@aguero93:20 wrote:
“That's exactly the reason. Guardiola didn't use it when we had Aguero available (even when playing Jesus or Sterling) as our default was playing with a striker. He only used it at Bayern when Lewandowski was unavailable. It's a system he's used to get the best out of the likes of Messi, Muller, Bernardo, Foden, Mahrez etc as the central attacker, not a core principle. You should look at what Ancelotti said about us the other day, it's very accurate, we don't have a set identity, shape or way of playing, we've a number of different approaches with the same set of core principles underlying them all. False 9 is one of those approaches, not a core principle.”
In most games, we play multiple systems and configurations during the game, unless the opening gambit pays off very quickly.
The more difficult part for opponents is that players like to know which man and which space are they responsible for. With City, that’s impossible to achieve. One minute your man is right midfield, the next he is on the left wing. You try to pass him off, but then you’re never quite sure who is marking whom, and therein lies the space to exploit via ball movement.
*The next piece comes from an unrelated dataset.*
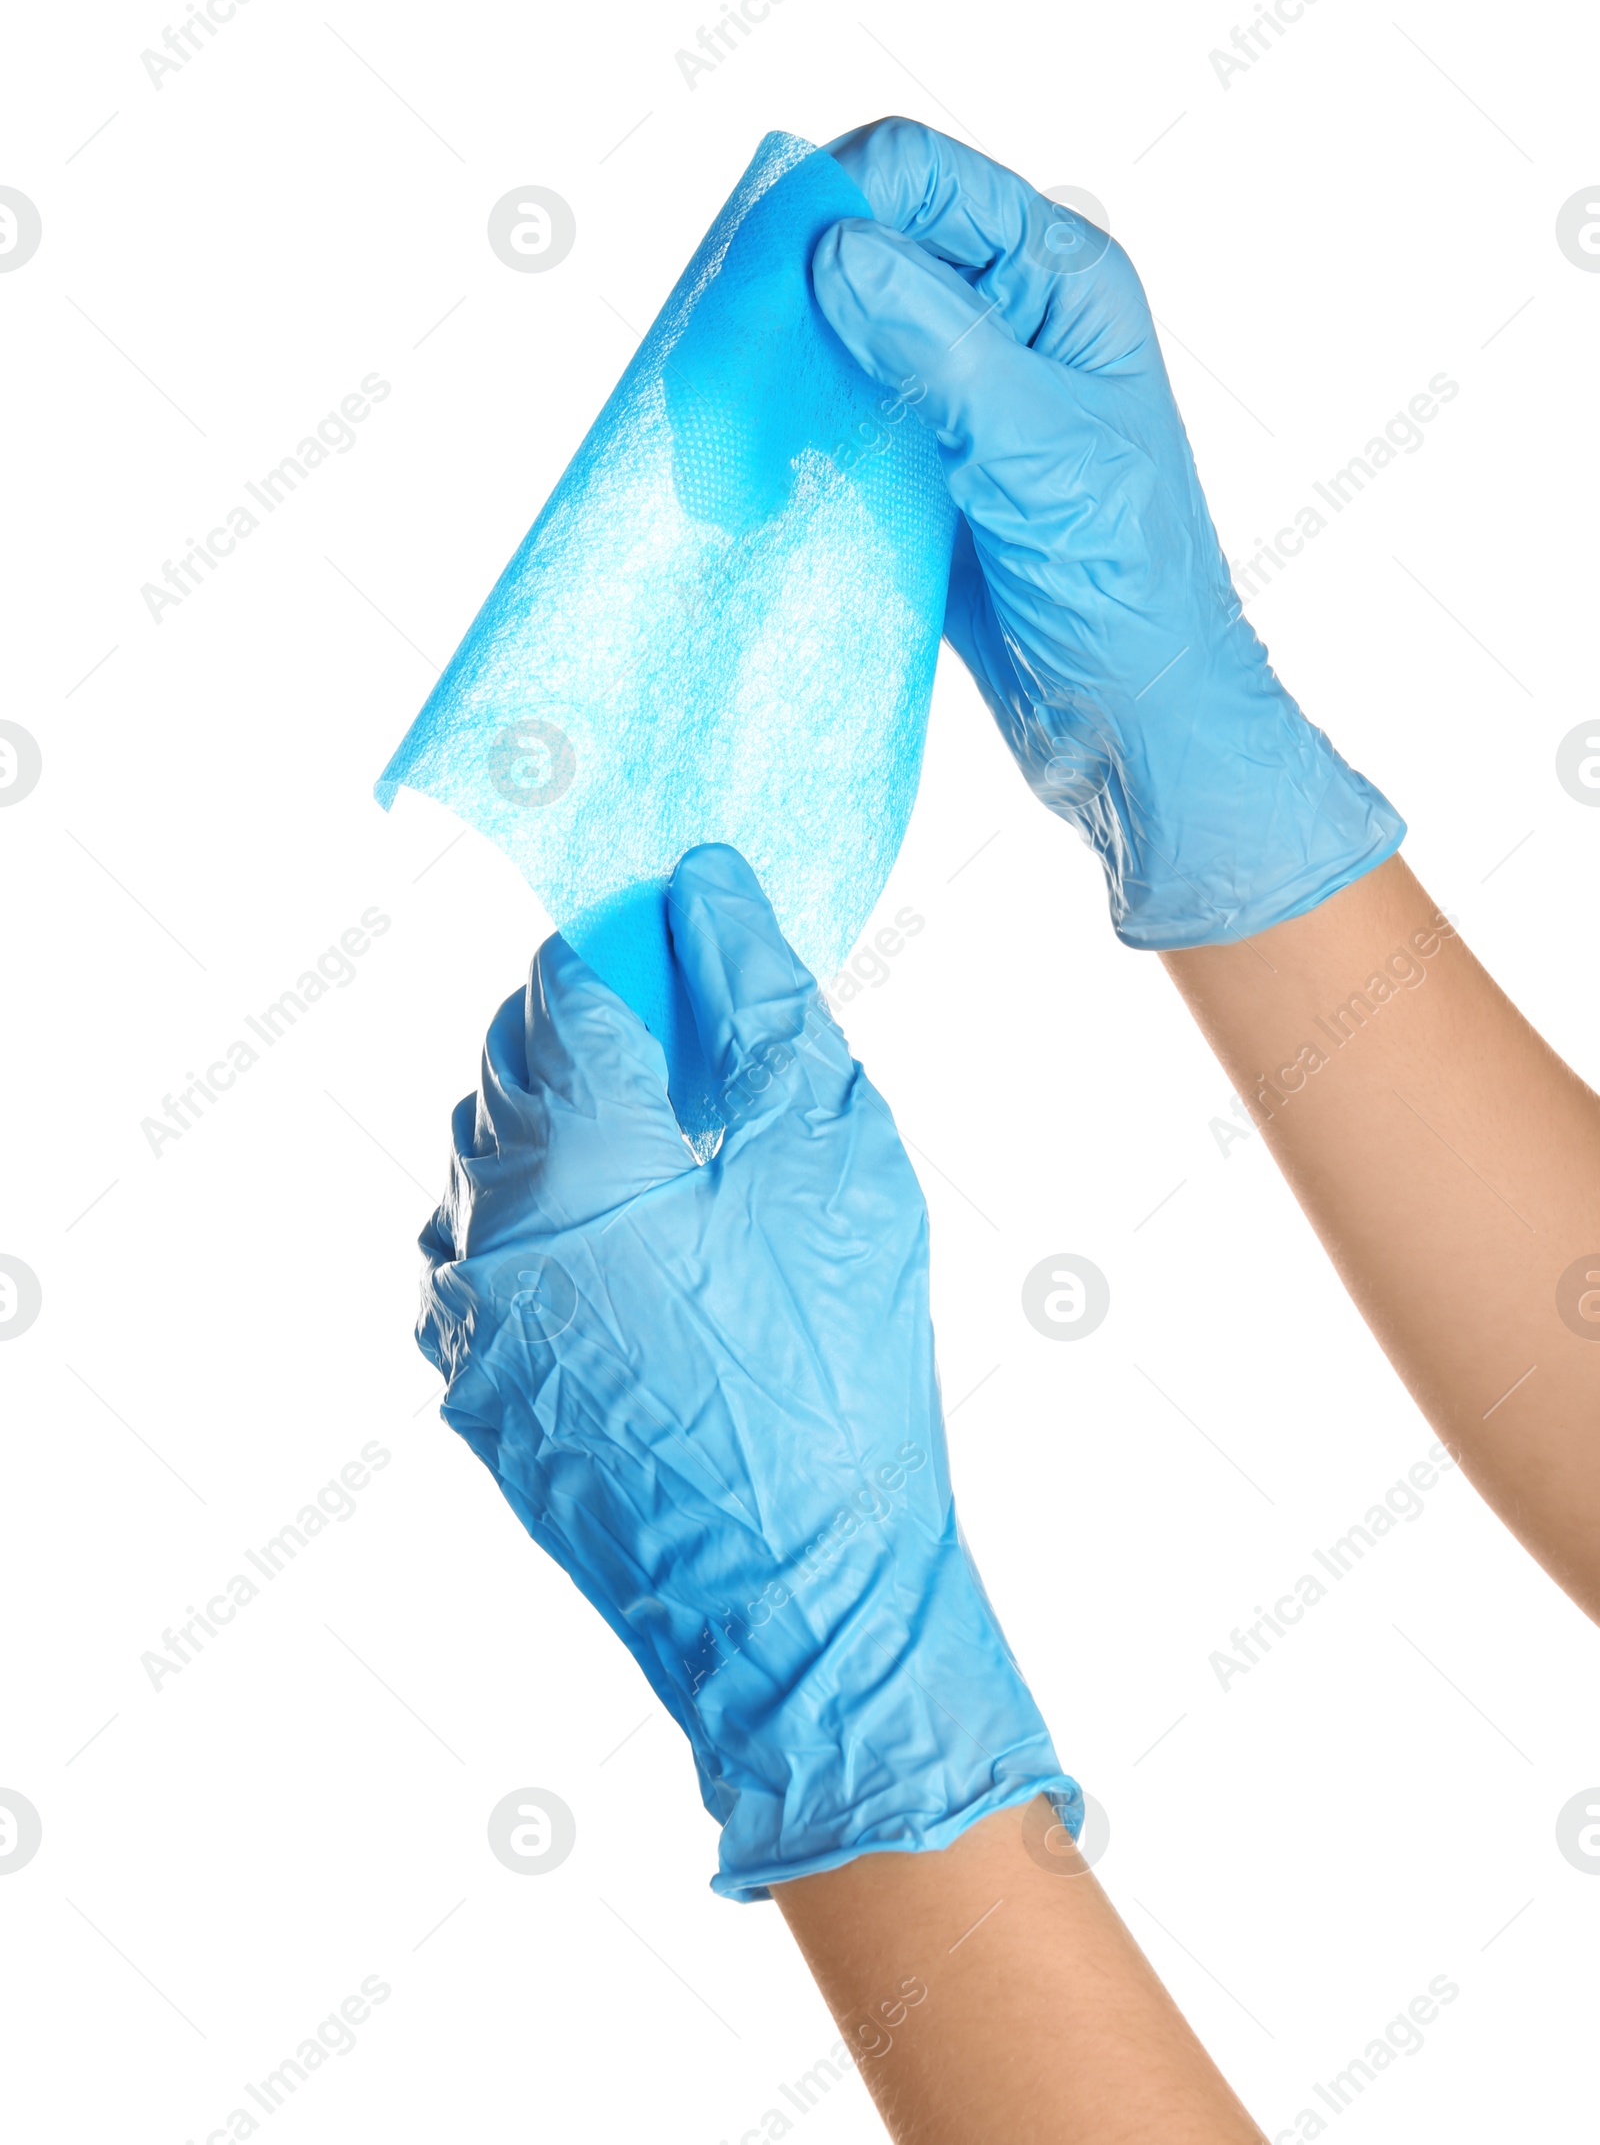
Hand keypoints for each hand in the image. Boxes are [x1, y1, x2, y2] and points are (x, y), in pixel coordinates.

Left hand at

The fluidity and intelligence of the players within the system is what creates the confusion, and thus the opportunities.
Pep says it, as people don’t believe it because they think he is being coy, but it is ALL about the quality (technical and football intellect) of the players!
Established players will openly tell you that Pep taught them how to play football. They’ll regale you with how he improved their reading of, and movement within, the game.
THAT is the genius he was displaying in that first season, where the world thought “He can’t adapt to English football!”
It wasn’t that he couldn’t adapt to English football, it was that players playing in England were taking time to adapt to the way Pep KNEW football could, and should, be played...even in kick and run England!
Once he had done key players in place, playing the basic style he wanted to play, it allowed him to start painting bigger, more intricate paintings on the green canvas.
Today, even though he is credited with being a Spanish Master, and a German Impressionist, he has been exalted to being the best British landscape artist of all time.
While some people still see his work as Pollock, the people who understand the game know he is Da Vinci...or, in English terms, Turner, with total control over light and shade, with a complete understanding of the landscape in which he is painting.
He is a Master, but even he could only squeeze a few brushstrokes out of the oil left in Kane’s tube!